Dream

On Sunday, Julia, my friend Page, and four other people watched Oklahoma! with me on the big screen at our local theater. As part of a “Flashback cinema” promotion, classic movies are returning to the big screen. (See the website here for more information. Casablanca is next week with To Kill a Mockingbird the week after that!) I knew the movie version of the show and have also been a part of several community theater productions, so I felt I knew the show very well.

I was surprised by the dream sequence. I had forgotten the 15 minute ballet that closes the first act. I’m not a fan of huge dance numbers in musicals and this one was no exception.

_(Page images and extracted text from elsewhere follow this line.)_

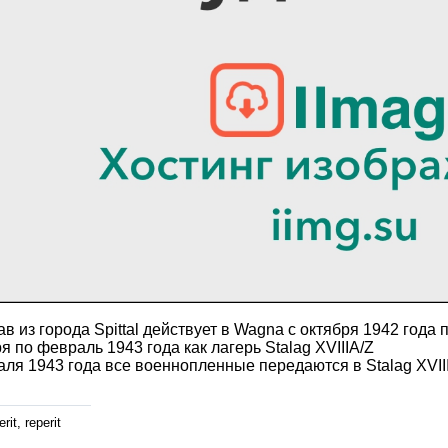
в из города Spittal действует в Wagna с октября 1942 года 
я по февраль 1943 года как лагерь Stalag XVIIIA/Z
ля 1943 года все военнопленные передаются в Stalag XVII
rit, reperit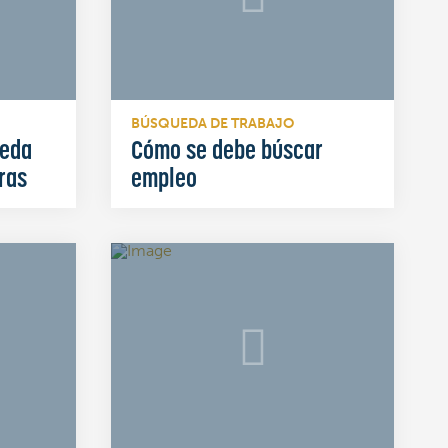
BÚSQUEDA DE TRABAJO
ueda
Cómo se debe búscar
ras
empleo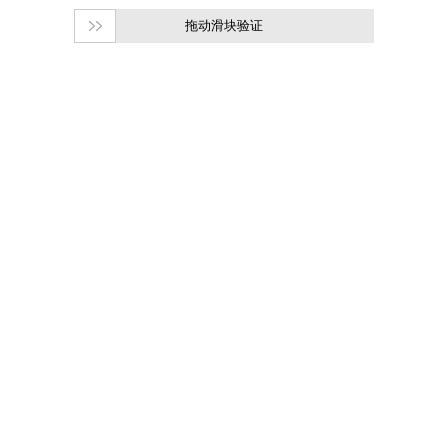
拖动滑块验证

I just couldn’t figure why Rodgers and Hammerstein included it in their adaptation of Green Grow the Lilacs, Lynn Riggs’ 1931 play. Hammerstein had originally conceived of it as a circus themed light ballet. It was the choreographer Agnes de Mille, in her first Broadway collaboration, who suggested the dark ballet the actors called “Laurey Makes Up Her Mind.”

After enduring the movie’s forever dream ballet, I started thinking about my own dreams. Although I don’t think they are quite as wild and crazy as Laurey’s in Oklahoma!, they are bizarre and disjointed. Many are repetitive: the final class in college when I forget to turn in my last project, forget to go to class, or the remodel of our first home in Macon while continuing to live in Clarkesville. I am so glad to wake from most of my dreams.

Mom lives in that twilight dream world many mornings. She fusses at young girls for dragging their clothes on the floor. She asks about the baby; she worries no one is watching him/her. She laughs at jokes only she understands. Her feet dance to music unheard by her caregivers. Sometimes her eyes are open, yet she cannot see us – she’s looking through or beyond us.

I’ve written about Mom’s dreams before, but they still fascinate me. She speaks to brothers, sisters, and friends long absent. Sometimes she says a particular date – November 7 was the one tonight – and I’ll wonder about the significance. It’s not a birthday or anniversary that I know. Maybe it was a sibling’s special date?

Mom has one sister still alive, my Aunt Daught. She lives in Fayetteville NC with my cousin, Alexander, and his wife, Vera. Vera is very good about keeping in touch with us and occasionally the two sisters will have a chance to talk over the phone. Daught is 93 and still very sharp mentally and doing well physically, too. I hate that she lives so far from Mom because I have questions about things in Mom’s dreams and utterances almost daily! She might have the answers.

Even now, as Mom dozes beside me, I wonder who she sees in her mind’s eye. She’s peaceful so perhaps she’s just gazing into heaven. I would love to dream and go to that same peaceful place!